Local residents meanwhile have complained about the noise of the fireworks and of concert-goers making their way home.
Warren Mitchell, famous for playing Alf Garnett in Till Death Us Do Part, owns a home near Kenwood and is one of the most vocal critics. He said last week: "I used to take my children and it was a wonderful introduction to classical music. It was full of people who were genuinely interested in the music and enjoying the lovely setting.
"Today, there has been a definite dumbing down. Like a rock concert, it has become purely a matter of making money by pulling in the biggest crowds.
"After the concerts there are always lots of drunken louts wandering around, and the noise from the music and fireworks means pets have to be tranquillised and we residents can't sit out in our own gardens."
The concerts began in 1951, when Frank Wright, a London County Council music adviser, said programmes should concentrate on music that was "robust, with apt-sounding titles for the open air". In the first concert, the London Symphony Orchestra played Handel's Water Music, Beethoven's Pastoral Symphony and Mendelssohn's Overture to A Midsummer Night's Dream.
In recent years, however, the scope has broadened to include brass bands, jazz concerts, opera galas and nights of movie and film music, such as the themes from Star Wars and ET.
Brendan Nolan, editor of the Highgate Society's magazine, believes that, since the organisation of the concerts was given to the International Management Group, a commercial venture, standards have declined to the point where it is fireworks with everything.
"There are sometimes good reasons for using fireworks, such as in Beethoven's Battle Symphony, but they are putting on Vivaldi's Four Seasons and I don't know how they are going to put fireworks into that. A lot of people round here are fed up with it."
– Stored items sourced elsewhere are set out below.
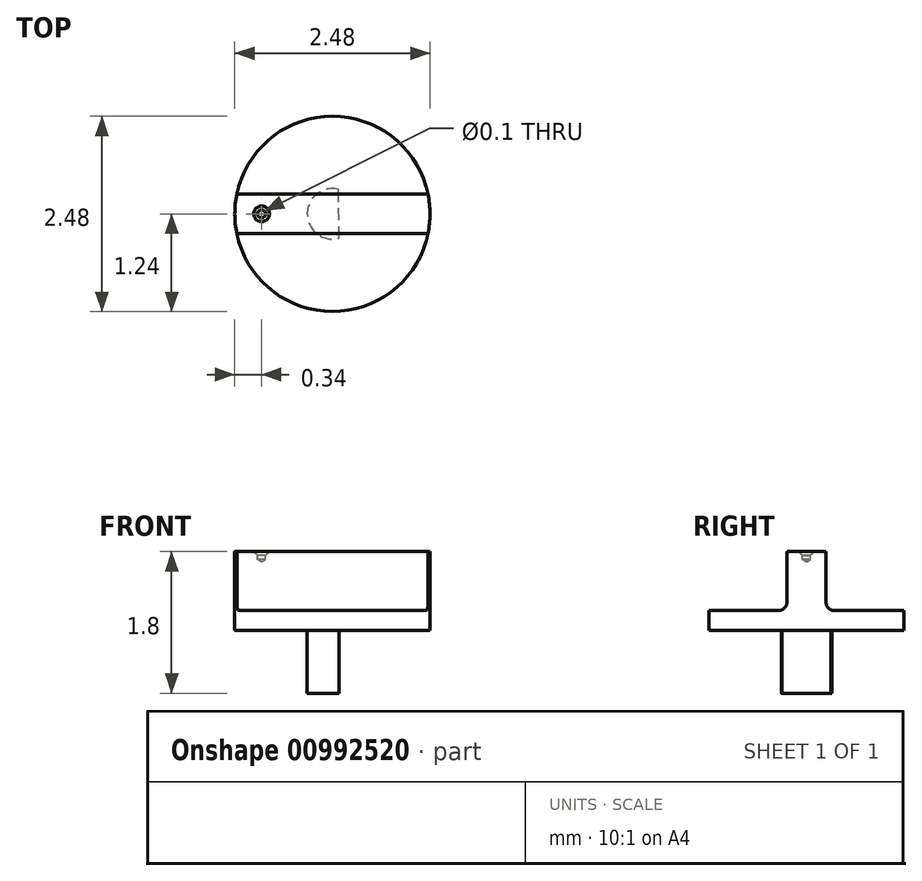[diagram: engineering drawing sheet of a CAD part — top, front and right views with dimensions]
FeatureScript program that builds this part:
annotation { "Feature Type Name" : "Feature", "Feature Type Description" : "" }
export const myFeature = defineFeature(function(context is Context, id is Id, definition is map)
    precondition{}
    {
        {
            var Q0;
            Q0=qCreatedBy(makeId("Top.planeOp"),FACE);
            var sketch = newSketch(context, id + "F0", { "sketchPlane" : qUnion([Q0])});
            skCircle(sketch, "E0", {"center": v(0, 0) * mm, "radius": 12.4 * mm});
            skSolve(sketch);
        }
        {
            var Q0;
            Q0=makeQuery(id+"F0.imprint","IMPRINT",FACE,{"disambiguationData":[TD([[makeQuery(id+"F0.imprint","IMPRINT",EDGE,{"derivedFrom":sQuery(id+"F0.wireOp",EDGE,"E0")}),1.0]])]});
            extrude(context, id + "F1", {"entities" : qUnion([Q0]), "depth" : 10 * mm, "offsetDistance" : 25 * mm});
        }
        {
            var Q0;
            Q0=qCreatedBy(makeId("Right.planeOp"),FACE);
            var sketch = newSketch(context, id + "F2", { "sketchPlane" : qUnion([Q0])});
            skLineSegment(sketch, "E1.bottom", {"start": v(-15, 2.5) * mm, "end": v(-2.5, 2.5) * mm});
            skLineSegment(sketch, "E1.top", {"start": v(-15, 16.57) * mm, "end": v(-2.5, 16.57) * mm});
            skLineSegment(sketch, "E1.left", {"start": v(-15, 2.5) * mm, "end": v(-15, 16.57) * mm});
            skLineSegment(sketch, "E1.right", {"start": v(-2.5, 2.5) * mm, "end": v(-2.5, 16.57) * mm});
            skLineSegment(sketch, "E2.bottom", {"start": v(-2.5, 2.5) * mm, "end": v(0, 2.5) * mm});
            skLineSegment(sketch, "E2.top", {"start": v(-2.5, 16.57) * mm, "end": v(0, 16.57) * mm});
            skLineSegment(sketch, "E2.right", {"start": v(0, 2.5) * mm, "end": v(0, 16.57) * mm});
            skLineSegment(sketch, "E3.bottom", {"start": v(0, 2.5) * mm, "end": v(2.5, 2.5) * mm});
            skLineSegment(sketch, "E3.top", {"start": v(0, 16.57) * mm, "end": v(2.5, 16.57) * mm});
            skLineSegment(sketch, "E3.right", {"start": v(2.5, 2.5) * mm, "end": v(2.5, 16.57) * mm});
            skLineSegment(sketch, "E4.bottom", {"start": v(2.5, 2.5) * mm, "end": v(15, 2.5) * mm});
            skLineSegment(sketch, "E4.top", {"start": v(2.5, 16.57) * mm, "end": v(15, 16.57) * mm});
            skLineSegment(sketch, "E4.right", {"start": v(15, 2.5) * mm, "end": v(15, 16.57) * mm});
            skSolve(sketch);
        }
        {
            var Q0;
            Q0=makeQuery(id+"F2.imprint","IMPRINT",FACE,{"disambiguationData":[TD([[makeQuery(id+"F2.imprint","IMPRINT",EDGE,{"derivedFrom":sQuery(id+"F2.wireOp",EDGE,"E4.bottom")}),1.0]])]});
            var Q1;
            Q1=makeQuery(id+"F2.imprint","IMPRINT",FACE,{"disambiguationData":[TD([[makeQuery(id+"F2.imprint","IMPRINT",EDGE,{"derivedFrom":sQuery(id+"F2.wireOp",EDGE,"E1.bottom")}),1.0]])]});
            extrude(context, id + "F3", {"entities" : qUnion([Q0, Q1]), "operationType" : NewBodyOperationType.REMOVE, "endBound" : BoundingType.SYMMETRIC, "oppositeDirection" : true, "depth" : 25 * mm, "offsetDistance" : 25 * mm});
        }
        {
            var Q0;
            Q0=makeQuery(id+"F1.opExtrude","CAP_FACE",FACE,{"disambiguationData":[OSD([sQuery(id+"F0.wireOp",EDGE,"E0")])],"isStart":false});
            var sketch = newSketch(context, id + "F4", { "sketchPlane" : qUnion([Q0])});
            skPoint(sketch, "E5", {"position": v(-9, 0) * mm});
            skSolve(sketch);
        }
        {
            var Q0;
            Q0=sQuery(id+"F4.wireOp",VERTEX,"E5");
            var Q1;
            Q1=makeQuery(id+"F1.opExtrude","SWEPT_BODY",BODY,{"disambiguationData":[OSD([sQuery(id+"F0.wireOp",EDGE,"E0")])]});
            hole(context, id + "F5", {"style" : HoleStyle.C_SINK, "endStyle" : HoleEndStyle.BLIND, "holeDiameter" : 1 * mm, "cSinkDiameter" : 2 * mm, "cSinkAngle" : 90 * degree, "majorDiameter" : 5 * mm, "holeDepth" : 1 * mm, "isTappedThrough" : true, "tappedDepth" : 12 * mm, "tapClearance" : 3, "locations" : qUnion([Q0]), "scope" : qUnion([Q1])});
        }
        {
            var Q0;
            Q0=makeQuery(id+"F1.opExtrude","CAP_FACE",FACE,{"disambiguationData":[OSD([sQuery(id+"F0.wireOp",EDGE,"E0")])],"isStart":true});
            var sketch = newSketch(context, id + "F6", { "sketchPlane" : qUnion([Q0])});
            skCircle(sketch, "E6", {"center": v(0, 0) * mm, "radius": 6.12 * mm});
            skSolve(sketch);
        }
        {
            var Q0;
            Q0=makeQuery(id+"F6.imprint","IMPRINT",FACE,{"disambiguationData":[TD([[makeQuery(id+"F6.imprint","IMPRINT",EDGE,{"derivedFrom":sQuery(id+"F6.wireOp",EDGE,"E6")}),1.0]])]});
            extrude(context, id + "F7", {"entities" : qUnion([Q0]), "operationType" : NewBodyOperationType.ADD, "depth" : 8 * mm, "offsetDistance" : 25 * mm});
        }
        {
            var Q0;
            Q0=makeQuery(id+"F7.opExtrude","CAP_FACE",FACE,{"disambiguationData":[OSD([sQuery(id+"F6.wireOp",EDGE,"E6")])],"isStart":false});
            var sketch = newSketch(context, id + "F8", { "sketchPlane" : qUnion([Q0])});
            skArc(sketch, "E7", {"start": v(0.75, -3.11) * mm, "mid": v(-3.2, 0.05) * mm, "end": v(0.85, 3.09) * mm});
            skLineSegment(sketch, "E8", {"start": v(0.85, 3.09) * mm, "end": v(0.75, -3.11) * mm});
            skSolve(sketch);
        }
        {
            var Q0;
            Q0=makeQuery(id+"F8.imprint","IMPRINT",FACE,{"disambiguationData":[TD([[makeQuery(id+"F8.imprint","IMPRINT",EDGE,{"derivedFrom":sQuery(id+"F8.wireOp",EDGE,"E7")}),-1.0]])]});
            var Q1;
            Q1=makeQuery(id+"F1.opExtrude","CAP_FACE",FACE,{"disambiguationData":[OSD([sQuery(id+"F0.wireOp",EDGE,"E0")])],"isStart":true});
            extrude(context, id + "F9", {"entities" : qUnion([Q0]), "operationType" : NewBodyOperationType.REMOVE, "endBound" : BoundingType.UP_TO_SURFACE, "oppositeDirection" : true, "depth" : 25 * mm, "endBoundEntityFace" : qUnion([Q1]), "offsetDistance" : 25 * mm});
        }
        {
            var Q0;
            Q0=makeQuery(id+"F3.boolean.opBoolean","COPY",EDGE,{"derivedFrom":makeQuery(id+"F3.opExtrude","SWEPT_EDGE",EDGE,{"disambiguationData":[OSD([sQuery(id+"F2.wireOp",EDGE,"E1.bottom"),sQuery(id+"F2.wireOp",EDGE,"E2.bottom"),sQuery(id+"F2.wireOp",EDGE,"E1.right")])]})});
            var Q1;
            Q1=makeQuery(id+"F3.boolean.opBoolean","COPY",EDGE,{"derivedFrom":makeQuery(id+"F3.opExtrude","SWEPT_EDGE",EDGE,{"disambiguationData":[OSD([sQuery(id+"F2.wireOp",EDGE,"E3.bottom"),sQuery(id+"F2.wireOp",EDGE,"E4.bottom"),sQuery(id+"F2.wireOp",EDGE,"E3.right")])]})});
            fillet(context, id + "F10", {"entities" : qUnion([Q0, Q1]), "radius" : 1 * mm, "tangentPropagation" : true, "allowEdgeOverflow" : false});
        }
        {
            var Q0;
            Q0=makeQuery(id+"F1.opExtrude","SWEPT_BODY",BODY,{"disambiguationData":[OSD([sQuery(id+"F0.wireOp",EDGE,"E0")])]});
            var Q1;
            Q1=qCreatedBy(makeId("Origin.pointOp"),VERTEX);
            transform(context, id + "F11", {"entities" : qUnion([Q0]), "transformType" : TransformType.SCALE_UNIFORMLY, "scale" : .1, "scalePoint" : qUnion([Q1]), "makeCopy" : false});
        }
    });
Jasper Hope, a manager at IMG, agreed that concerts were no longer necessarily aimed at the most serious classical-music lover. "These are large-scale open-air concerts that are not trying to appeal to the same sort of audience who would go to the Barbican or somewhere similar on a Saturday night.
"Our concerts are aimed at a wider audience, including people with families. Last week, all 8,000 tickets were sold for the Kiri te Kanawa concert and we regularly get close to that figure, so we must be doing something right."